WHAT YOU HAVE TO DO:
Write out the listing below from its first line through the line containing "10 h 23 min", reproducing each line unchanged.

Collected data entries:
● ● ● ● ●
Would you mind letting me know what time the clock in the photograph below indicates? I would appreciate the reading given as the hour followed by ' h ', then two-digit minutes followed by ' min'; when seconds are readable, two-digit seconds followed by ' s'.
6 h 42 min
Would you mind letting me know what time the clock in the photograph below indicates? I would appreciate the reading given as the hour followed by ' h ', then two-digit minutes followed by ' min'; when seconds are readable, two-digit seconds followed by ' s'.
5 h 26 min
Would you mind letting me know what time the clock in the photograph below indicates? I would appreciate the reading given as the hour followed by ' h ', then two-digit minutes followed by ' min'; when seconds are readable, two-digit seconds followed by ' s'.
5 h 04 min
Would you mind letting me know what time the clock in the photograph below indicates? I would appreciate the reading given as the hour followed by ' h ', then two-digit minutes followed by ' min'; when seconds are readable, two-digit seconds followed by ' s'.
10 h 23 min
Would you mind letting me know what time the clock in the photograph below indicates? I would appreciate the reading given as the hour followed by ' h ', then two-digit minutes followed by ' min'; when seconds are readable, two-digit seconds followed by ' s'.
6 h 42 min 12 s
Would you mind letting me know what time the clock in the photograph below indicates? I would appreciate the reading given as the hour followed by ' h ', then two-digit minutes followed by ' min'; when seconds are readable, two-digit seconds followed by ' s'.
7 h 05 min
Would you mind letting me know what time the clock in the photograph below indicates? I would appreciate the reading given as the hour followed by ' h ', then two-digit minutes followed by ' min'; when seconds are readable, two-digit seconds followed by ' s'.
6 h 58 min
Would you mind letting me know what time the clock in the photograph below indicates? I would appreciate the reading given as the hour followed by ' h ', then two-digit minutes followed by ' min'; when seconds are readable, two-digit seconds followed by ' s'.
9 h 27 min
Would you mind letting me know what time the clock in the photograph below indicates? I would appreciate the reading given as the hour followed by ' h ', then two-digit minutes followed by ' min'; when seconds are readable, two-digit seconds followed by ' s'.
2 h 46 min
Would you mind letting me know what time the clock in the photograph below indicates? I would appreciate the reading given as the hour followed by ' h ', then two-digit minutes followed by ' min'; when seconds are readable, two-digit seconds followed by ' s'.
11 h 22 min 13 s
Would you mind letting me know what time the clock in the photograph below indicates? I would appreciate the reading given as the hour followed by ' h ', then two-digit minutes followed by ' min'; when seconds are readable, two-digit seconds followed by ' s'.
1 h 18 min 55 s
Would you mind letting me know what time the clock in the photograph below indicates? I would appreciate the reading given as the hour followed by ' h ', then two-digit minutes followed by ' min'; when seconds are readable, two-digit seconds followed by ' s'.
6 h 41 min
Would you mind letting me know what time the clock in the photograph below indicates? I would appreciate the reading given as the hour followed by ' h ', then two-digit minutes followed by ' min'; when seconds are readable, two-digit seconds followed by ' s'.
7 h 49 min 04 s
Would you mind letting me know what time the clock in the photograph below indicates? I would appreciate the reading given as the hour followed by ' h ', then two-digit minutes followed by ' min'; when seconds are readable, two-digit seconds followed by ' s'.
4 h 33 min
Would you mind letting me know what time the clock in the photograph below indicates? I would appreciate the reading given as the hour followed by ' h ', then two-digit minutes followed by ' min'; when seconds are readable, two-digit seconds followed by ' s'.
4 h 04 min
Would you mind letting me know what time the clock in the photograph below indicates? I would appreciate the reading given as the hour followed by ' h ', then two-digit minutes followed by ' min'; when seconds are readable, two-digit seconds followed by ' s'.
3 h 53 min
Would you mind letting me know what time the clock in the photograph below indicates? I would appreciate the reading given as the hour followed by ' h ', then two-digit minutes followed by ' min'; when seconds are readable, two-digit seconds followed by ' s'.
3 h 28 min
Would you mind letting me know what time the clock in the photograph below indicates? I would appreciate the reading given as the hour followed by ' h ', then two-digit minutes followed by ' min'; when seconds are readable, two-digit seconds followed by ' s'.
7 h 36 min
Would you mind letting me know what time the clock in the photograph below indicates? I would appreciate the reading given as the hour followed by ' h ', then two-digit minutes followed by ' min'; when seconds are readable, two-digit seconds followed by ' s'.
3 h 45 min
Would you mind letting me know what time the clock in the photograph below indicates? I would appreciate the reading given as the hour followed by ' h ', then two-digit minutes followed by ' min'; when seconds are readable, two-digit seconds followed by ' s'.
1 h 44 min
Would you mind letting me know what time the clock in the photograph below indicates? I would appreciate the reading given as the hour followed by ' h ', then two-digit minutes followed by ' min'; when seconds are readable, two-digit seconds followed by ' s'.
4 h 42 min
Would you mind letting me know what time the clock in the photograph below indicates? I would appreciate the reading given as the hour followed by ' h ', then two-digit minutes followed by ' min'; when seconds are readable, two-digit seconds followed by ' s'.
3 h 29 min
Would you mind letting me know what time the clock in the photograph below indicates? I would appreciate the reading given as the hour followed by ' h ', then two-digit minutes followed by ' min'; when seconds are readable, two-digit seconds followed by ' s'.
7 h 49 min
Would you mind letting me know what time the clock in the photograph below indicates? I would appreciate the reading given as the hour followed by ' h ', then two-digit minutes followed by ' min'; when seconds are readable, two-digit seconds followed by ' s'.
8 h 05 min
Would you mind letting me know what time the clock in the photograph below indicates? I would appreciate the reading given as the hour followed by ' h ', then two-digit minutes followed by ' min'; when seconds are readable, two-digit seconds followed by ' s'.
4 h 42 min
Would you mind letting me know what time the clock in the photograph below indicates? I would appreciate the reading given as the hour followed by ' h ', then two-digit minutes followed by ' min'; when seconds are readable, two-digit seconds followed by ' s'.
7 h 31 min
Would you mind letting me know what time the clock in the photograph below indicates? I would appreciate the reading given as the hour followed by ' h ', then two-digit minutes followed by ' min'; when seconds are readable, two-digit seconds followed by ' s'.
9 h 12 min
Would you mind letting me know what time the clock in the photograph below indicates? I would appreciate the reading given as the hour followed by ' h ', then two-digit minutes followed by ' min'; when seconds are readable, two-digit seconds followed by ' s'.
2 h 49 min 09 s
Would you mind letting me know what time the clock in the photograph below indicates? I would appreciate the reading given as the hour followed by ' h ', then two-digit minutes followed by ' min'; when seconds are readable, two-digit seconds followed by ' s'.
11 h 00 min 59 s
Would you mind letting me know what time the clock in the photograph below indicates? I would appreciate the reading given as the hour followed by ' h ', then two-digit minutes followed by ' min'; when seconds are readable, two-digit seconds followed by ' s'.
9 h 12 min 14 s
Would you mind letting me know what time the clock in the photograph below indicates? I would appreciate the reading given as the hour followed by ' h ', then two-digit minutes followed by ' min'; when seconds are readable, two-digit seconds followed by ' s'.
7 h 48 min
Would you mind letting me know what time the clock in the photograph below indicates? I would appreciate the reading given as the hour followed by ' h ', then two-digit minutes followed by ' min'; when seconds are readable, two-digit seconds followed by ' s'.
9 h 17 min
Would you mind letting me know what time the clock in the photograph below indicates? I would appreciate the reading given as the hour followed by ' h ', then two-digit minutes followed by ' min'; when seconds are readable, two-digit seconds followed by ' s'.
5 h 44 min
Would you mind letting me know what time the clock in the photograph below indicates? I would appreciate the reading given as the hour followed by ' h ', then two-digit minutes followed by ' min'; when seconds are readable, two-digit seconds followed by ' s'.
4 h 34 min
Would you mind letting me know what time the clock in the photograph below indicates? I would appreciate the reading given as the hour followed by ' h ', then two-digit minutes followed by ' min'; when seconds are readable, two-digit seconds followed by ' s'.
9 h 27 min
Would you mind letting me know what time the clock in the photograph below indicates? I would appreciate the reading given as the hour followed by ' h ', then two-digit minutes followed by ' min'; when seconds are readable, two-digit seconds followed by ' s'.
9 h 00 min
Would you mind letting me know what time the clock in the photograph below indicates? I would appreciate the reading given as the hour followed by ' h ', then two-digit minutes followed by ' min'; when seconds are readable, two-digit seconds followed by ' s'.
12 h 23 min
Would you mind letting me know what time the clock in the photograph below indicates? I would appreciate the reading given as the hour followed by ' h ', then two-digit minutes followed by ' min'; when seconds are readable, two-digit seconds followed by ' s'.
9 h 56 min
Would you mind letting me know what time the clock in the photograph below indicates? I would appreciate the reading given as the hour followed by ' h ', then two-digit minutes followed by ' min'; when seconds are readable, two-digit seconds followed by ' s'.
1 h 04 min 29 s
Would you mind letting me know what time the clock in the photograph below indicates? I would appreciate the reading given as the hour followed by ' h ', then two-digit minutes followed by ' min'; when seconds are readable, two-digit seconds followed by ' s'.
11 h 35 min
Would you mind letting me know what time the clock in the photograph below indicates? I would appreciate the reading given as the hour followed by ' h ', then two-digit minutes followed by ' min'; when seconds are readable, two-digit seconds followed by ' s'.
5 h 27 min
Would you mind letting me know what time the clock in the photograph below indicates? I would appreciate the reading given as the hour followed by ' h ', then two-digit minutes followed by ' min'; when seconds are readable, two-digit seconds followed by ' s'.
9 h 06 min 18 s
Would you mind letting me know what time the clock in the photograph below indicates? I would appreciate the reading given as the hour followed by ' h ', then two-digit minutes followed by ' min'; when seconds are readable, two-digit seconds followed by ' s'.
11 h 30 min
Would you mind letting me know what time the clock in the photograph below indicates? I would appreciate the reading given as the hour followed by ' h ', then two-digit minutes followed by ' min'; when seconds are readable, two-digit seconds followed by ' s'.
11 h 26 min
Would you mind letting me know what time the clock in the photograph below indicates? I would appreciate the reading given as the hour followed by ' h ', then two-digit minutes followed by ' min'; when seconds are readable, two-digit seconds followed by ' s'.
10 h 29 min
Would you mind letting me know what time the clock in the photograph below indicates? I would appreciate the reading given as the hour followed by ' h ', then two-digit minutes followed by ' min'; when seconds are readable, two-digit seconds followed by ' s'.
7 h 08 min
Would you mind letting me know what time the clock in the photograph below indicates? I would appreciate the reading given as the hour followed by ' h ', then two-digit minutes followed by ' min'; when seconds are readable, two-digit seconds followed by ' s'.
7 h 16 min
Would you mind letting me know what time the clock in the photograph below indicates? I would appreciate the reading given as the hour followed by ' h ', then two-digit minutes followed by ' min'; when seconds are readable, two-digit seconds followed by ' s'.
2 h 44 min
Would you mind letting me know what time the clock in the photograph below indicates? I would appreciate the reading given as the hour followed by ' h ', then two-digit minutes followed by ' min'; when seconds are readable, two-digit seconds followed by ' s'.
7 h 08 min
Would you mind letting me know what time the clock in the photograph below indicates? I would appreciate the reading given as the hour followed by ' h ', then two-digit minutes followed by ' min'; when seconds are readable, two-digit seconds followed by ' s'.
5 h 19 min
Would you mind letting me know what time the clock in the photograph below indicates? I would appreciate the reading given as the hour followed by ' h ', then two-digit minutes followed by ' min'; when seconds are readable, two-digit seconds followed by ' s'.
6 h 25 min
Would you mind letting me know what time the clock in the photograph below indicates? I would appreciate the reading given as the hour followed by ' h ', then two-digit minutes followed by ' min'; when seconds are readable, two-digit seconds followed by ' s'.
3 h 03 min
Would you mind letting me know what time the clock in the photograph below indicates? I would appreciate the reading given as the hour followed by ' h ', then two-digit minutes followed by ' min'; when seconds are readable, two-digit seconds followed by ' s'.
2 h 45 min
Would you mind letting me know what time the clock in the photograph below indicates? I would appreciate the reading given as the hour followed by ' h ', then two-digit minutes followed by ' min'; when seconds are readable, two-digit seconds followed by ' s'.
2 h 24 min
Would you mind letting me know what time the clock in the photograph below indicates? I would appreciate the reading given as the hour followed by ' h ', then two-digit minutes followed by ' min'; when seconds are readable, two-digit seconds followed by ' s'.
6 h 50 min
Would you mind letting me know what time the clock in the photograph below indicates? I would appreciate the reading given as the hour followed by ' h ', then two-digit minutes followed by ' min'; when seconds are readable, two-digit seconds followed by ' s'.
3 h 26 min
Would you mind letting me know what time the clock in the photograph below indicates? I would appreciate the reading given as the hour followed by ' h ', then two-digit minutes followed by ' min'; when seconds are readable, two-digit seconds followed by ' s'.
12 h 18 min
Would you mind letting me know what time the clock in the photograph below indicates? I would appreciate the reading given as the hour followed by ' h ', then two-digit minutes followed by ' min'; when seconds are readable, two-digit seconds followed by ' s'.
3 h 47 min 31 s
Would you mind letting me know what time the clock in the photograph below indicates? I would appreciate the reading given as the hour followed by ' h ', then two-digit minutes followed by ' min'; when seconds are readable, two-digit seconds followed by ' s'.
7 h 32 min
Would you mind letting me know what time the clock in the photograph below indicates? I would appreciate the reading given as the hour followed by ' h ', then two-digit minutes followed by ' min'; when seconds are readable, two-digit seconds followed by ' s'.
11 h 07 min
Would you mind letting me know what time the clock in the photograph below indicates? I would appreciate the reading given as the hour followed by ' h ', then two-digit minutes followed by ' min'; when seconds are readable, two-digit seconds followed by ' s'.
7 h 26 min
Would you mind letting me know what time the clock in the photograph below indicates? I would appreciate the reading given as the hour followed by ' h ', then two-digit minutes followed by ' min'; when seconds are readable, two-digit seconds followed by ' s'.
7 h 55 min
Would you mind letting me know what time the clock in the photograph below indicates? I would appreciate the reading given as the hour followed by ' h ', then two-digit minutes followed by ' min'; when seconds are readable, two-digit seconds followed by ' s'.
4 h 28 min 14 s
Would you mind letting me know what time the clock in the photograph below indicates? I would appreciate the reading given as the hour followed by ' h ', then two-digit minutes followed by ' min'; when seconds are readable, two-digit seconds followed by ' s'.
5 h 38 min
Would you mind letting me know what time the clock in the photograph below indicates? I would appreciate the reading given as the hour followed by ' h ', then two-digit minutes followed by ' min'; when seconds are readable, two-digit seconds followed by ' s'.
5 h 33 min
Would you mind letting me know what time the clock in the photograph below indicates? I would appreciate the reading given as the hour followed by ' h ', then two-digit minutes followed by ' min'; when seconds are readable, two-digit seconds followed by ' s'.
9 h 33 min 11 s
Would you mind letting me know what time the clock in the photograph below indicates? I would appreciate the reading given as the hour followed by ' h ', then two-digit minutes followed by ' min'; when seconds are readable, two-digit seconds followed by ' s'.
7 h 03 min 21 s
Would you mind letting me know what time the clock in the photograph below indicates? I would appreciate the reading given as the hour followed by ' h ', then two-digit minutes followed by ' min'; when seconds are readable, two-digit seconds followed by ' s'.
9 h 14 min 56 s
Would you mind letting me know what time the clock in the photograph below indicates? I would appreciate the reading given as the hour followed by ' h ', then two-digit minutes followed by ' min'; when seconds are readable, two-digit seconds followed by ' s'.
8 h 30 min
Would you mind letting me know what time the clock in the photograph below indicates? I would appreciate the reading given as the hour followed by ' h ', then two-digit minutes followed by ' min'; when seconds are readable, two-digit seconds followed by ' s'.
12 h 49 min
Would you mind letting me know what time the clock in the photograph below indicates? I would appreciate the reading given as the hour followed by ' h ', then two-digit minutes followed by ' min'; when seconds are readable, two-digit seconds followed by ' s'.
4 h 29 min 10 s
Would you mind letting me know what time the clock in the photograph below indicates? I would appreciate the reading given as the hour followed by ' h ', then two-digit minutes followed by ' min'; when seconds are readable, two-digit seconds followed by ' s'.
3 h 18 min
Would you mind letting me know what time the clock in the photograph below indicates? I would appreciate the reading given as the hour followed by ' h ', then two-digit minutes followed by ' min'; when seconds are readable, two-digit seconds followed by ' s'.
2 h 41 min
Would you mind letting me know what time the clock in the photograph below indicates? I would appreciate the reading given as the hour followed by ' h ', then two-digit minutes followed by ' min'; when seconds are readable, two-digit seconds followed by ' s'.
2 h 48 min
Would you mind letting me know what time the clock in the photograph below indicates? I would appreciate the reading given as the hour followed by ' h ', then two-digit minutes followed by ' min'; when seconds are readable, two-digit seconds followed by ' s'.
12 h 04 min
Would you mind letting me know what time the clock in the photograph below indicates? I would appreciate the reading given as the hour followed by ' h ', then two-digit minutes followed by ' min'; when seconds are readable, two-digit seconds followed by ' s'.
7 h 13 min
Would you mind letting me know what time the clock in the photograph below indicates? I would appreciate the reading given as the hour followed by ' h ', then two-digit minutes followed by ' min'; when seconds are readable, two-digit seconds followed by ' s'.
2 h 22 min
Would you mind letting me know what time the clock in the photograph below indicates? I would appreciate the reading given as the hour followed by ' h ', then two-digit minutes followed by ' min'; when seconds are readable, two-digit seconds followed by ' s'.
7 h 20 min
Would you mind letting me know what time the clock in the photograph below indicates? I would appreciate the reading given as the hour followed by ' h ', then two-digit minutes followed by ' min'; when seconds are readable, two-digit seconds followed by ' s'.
● ● ● ● ●
REPLY:
Would you mind letting me know what time the clock in the photograph below indicates? I would appreciate the reading given as the hour followed by ' h ', then two-digit minutes followed by ' min'; when seconds are readable, two-digit seconds followed by ' s'.
6 h 42 min
Would you mind letting me know what time the clock in the photograph below indicates? I would appreciate the reading given as the hour followed by ' h ', then two-digit minutes followed by ' min'; when seconds are readable, two-digit seconds followed by ' s'.
5 h 26 min
Would you mind letting me know what time the clock in the photograph below indicates? I would appreciate the reading given as the hour followed by ' h ', then two-digit minutes followed by ' min'; when seconds are readable, two-digit seconds followed by ' s'.
5 h 04 min
Would you mind letting me know what time the clock in the photograph below indicates? I would appreciate the reading given as the hour followed by ' h ', then two-digit minutes followed by ' min'; when seconds are readable, two-digit seconds followed by ' s'.
10 h 23 min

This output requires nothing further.